### TEXT EXCERPT
═══
Some evenings I listen to the radio before dropping off to sleep. Sometimes it happens I doze off and hours later I am woken by the sound of the presenter’s voice going on about something. One night a week or so back, I heard the words: sheep, wheat, barley oats and dairy, in no particular order.
This was enough to stop me from reaching out and turning the radio off. I tuned in. I listened for a minute or two and then reached out for my trusty notebook and pen. The program was about Australian produced food and the program might well have been presented especially for me.
First up was an interview with a representative from the Rural Industries Research And Development Corporation. The talk then ranged over many topics, truffles and essential oils in Tasmania, bush tomatoes in Central Australia and broad scale farming. Tasmania grows saffron, wasabi and quinoa; all very well, but not items that you would find on the shelves in my pantry.
Here in Victoria we have the Meredith Dairy yogurt and Shaw’s buffalo mozzarella and yogurt. I have tried both the Meredith Dairy sheep yogurt and the Shaw’s buffalo yogurt and I like them both but I would say Meredith wins in the taste stakes by a short half head.
Queensland produces a number of more exotic food items, such as dragon fruit with its bright red skin, white flesh and black seeds. Vanilla pods, tomato peppers (small, round, red peppers looking very much like a tomato) and finger limes also come from Queensland.
And coffee. In Queensland. This will definitely be investigated.
═══
### LISTED ENTRIES
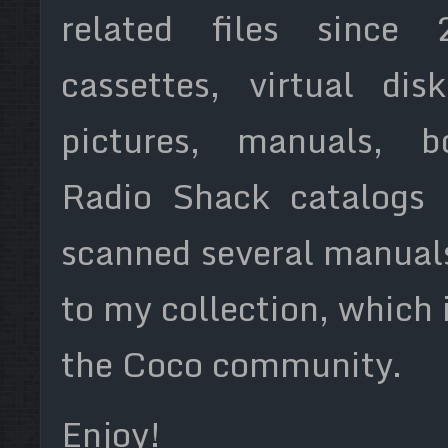
related files since 2
cassettes, virtual di
pictures, manuals, b
Radio Shack catalogs 
scanned several manual
to my collection, which 
the Coco community.
Enjoy!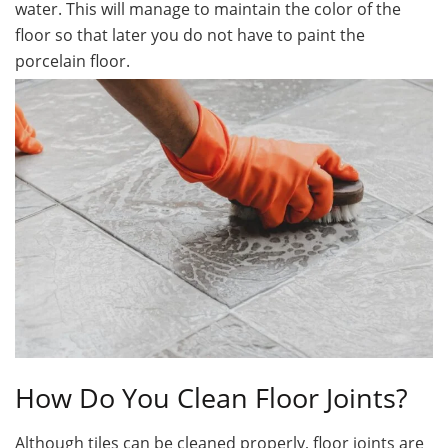
water. This will manage to maintain the color of the
floor so that later you do not have to paint the
porcelain floor.
How Do You Clean Floor Joints?
Although tiles can be cleaned properly, floor joints are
═══
### EXERCISE TASKS
1 – In the piece on Australian produced food, which yogurt does the writer say wins in the taste stakes?
2 – Write out the part of the piece on Australian produced food that opens with the words containing "First up was" and closes with "short half head.", keeping its wording unchanged.
Nothing in the listing is needed here.

### ANSWERS TO THIS EXERCISE
1 – The Meredith Dairy sheep yogurt wins, by a short half head.

2 –
First up was an interview with a representative from the Rural Industries Research And Development Corporation. The talk then ranged over many topics, truffles and essential oils in Tasmania, bush tomatoes in Central Australia and broad scale farming. Tasmania grows saffron, wasabi and quinoa; all very well, but not items that you would find on the shelves in my pantry.
Here in Victoria we have the Meredith Dairy yogurt and Shaw’s buffalo mozzarella and yogurt. I have tried both the Meredith Dairy sheep yogurt and the Shaw’s buffalo yogurt and I like them both but I would say Meredith wins in the taste stakes by a short half head.